Ter voorbereiding van de viering van zaterdag 24-04-2021

Ter voorbereiding van de viering van zaterdag 24-04-2021

Uit de eerste Apologie van de heilige martelaar Justinus († ca. 163) voor de christenen

Het bad van de wedergeboorte

Als wij door Christus tot nieuwe mensen zijn geschapen, wijden wij ons aan God toe. Over het verloop van deze toewijding wil ik hier handelen.

Allen die met vaste overtuiging geloven in de waarheid van onze christelijke leer en verkondiging, moeten de belofte doen dat zij daarnaar willen leven. Ter voorbereiding daartoe leren wij hen door gebed en vasten God om vergeving te vragen voor hun vroegere zonden, terwijl wij met hen mee bidden en vasten.

Vervolgens worden zij door ons naar een plaats gebracht waar water is. Daar worden zij in een soort wedergeboorte, zoals ook wijzelf herboren zijn, opnieuw geboren. Want in de naam van God de Vader en Heer van het heelal, en van onze Zaligmaker Jezus Christus, en van de heilige Geest ondergaan zij daar de afwassing met water.

Christus heeft immers gezegd: als gij niet herboren wordt, kunt gij het rijk der hemelen niet binnengaan (vgl. Joh. 3, 5). Dit kan onmogelijk betekenen dat wie eenmaal geboren is, in de schoot van zijn moeder moet terugkeren: dat is voor iedereen duidelijk.

Door de profeet Jesaja is beschreven hoe zij die gezondigd hebben en boete doen, voortaan de zonden kunnen vermijden. Aldus heeft hij gesproken: ‘Wast u, reinigt u! Uit mijn ogen met uw misdaden! Houdt op met kwaad doen. Leert liever het goede te doen, betracht rechtvaardigheid, helpt de verdrukten, verschaft recht aan de wezen, verdedigt de weduwen. Komt, laat ons de zaak afhandelen, zegt God de Heer. Zouden uw zonden die als scharlaken zijn, wit kunnen worden als sneeuw? Zouden zij, rood als purper, kunnen worden als wol? Als gij weigert en opstandig blijft, zal het zwaard u verteren. De mond van God de Heer heeft het gezegd’ (Jes. 1, 16-18.20).

Van de apostelen hebben wij hierbij de volgende verklaring gekregen. Bij onze natuurlijke geboorte zijn wij, buiten ons medeweten en buiten onze wil, verwekt uit menselijk zaad, door de gemeenschap van onze ouders. Dan zijn wij door slechte opvoeding in heidense zeden grootgebracht. Wij willen echter geen kinderen van dwang en onwetendheid blijven, maar kinderen van vrijheid en kennis worden en vergeving verkrijgen van vroeger bedreven zonden. Daarom wordt in het doopwater over de mens die gekozen heeft voor de wedergeboorte en berouw betoont over zijn zonden, de naam van God, de Vader en Heer van het heelal, uitgesproken. Alleen deze Naam wordt gebruikt door degene die de dopeling naar het badwater leidt. Want een andere naam voor de onnoembare God kan niemand uitspreken. Als iemand durft te beweren dat er wel een naam bestaat, dan is die door ongeneeslijke waanzin aangetast.

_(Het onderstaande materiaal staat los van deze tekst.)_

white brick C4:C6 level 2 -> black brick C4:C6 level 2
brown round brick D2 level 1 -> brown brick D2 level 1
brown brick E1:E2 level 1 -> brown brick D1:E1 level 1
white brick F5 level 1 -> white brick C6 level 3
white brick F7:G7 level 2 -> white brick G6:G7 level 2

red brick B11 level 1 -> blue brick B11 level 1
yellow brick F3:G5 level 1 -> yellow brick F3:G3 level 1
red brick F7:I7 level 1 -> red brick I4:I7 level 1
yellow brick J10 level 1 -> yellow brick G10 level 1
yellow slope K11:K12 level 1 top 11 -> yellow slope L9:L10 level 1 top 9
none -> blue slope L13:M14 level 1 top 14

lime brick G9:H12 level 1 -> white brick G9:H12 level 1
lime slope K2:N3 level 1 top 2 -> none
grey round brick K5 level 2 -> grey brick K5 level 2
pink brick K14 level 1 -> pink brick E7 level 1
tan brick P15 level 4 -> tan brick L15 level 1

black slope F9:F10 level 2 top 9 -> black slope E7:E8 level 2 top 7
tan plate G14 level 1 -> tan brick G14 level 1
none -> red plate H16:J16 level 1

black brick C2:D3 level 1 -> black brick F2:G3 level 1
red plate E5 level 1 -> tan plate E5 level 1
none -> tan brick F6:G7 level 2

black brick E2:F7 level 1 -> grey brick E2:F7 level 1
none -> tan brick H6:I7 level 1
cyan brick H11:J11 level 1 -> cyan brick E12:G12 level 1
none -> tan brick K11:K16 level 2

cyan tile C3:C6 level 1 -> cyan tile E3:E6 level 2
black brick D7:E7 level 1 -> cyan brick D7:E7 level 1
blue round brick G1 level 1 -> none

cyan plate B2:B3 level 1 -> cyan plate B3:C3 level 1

Dit waterbad wordt ‘verlichting’ genoemd, omdat zij die deze ervaring ondergaan, geestelijk worden verlicht. Ook in de naam van Jezus Christus die gekruisigd is onder Pontius Pilatus, en in de naam van de heilige Geest die door de profeten alles over Jezus vooraf heeft verkondigd, wordt de mens die verlicht wordt, gedoopt.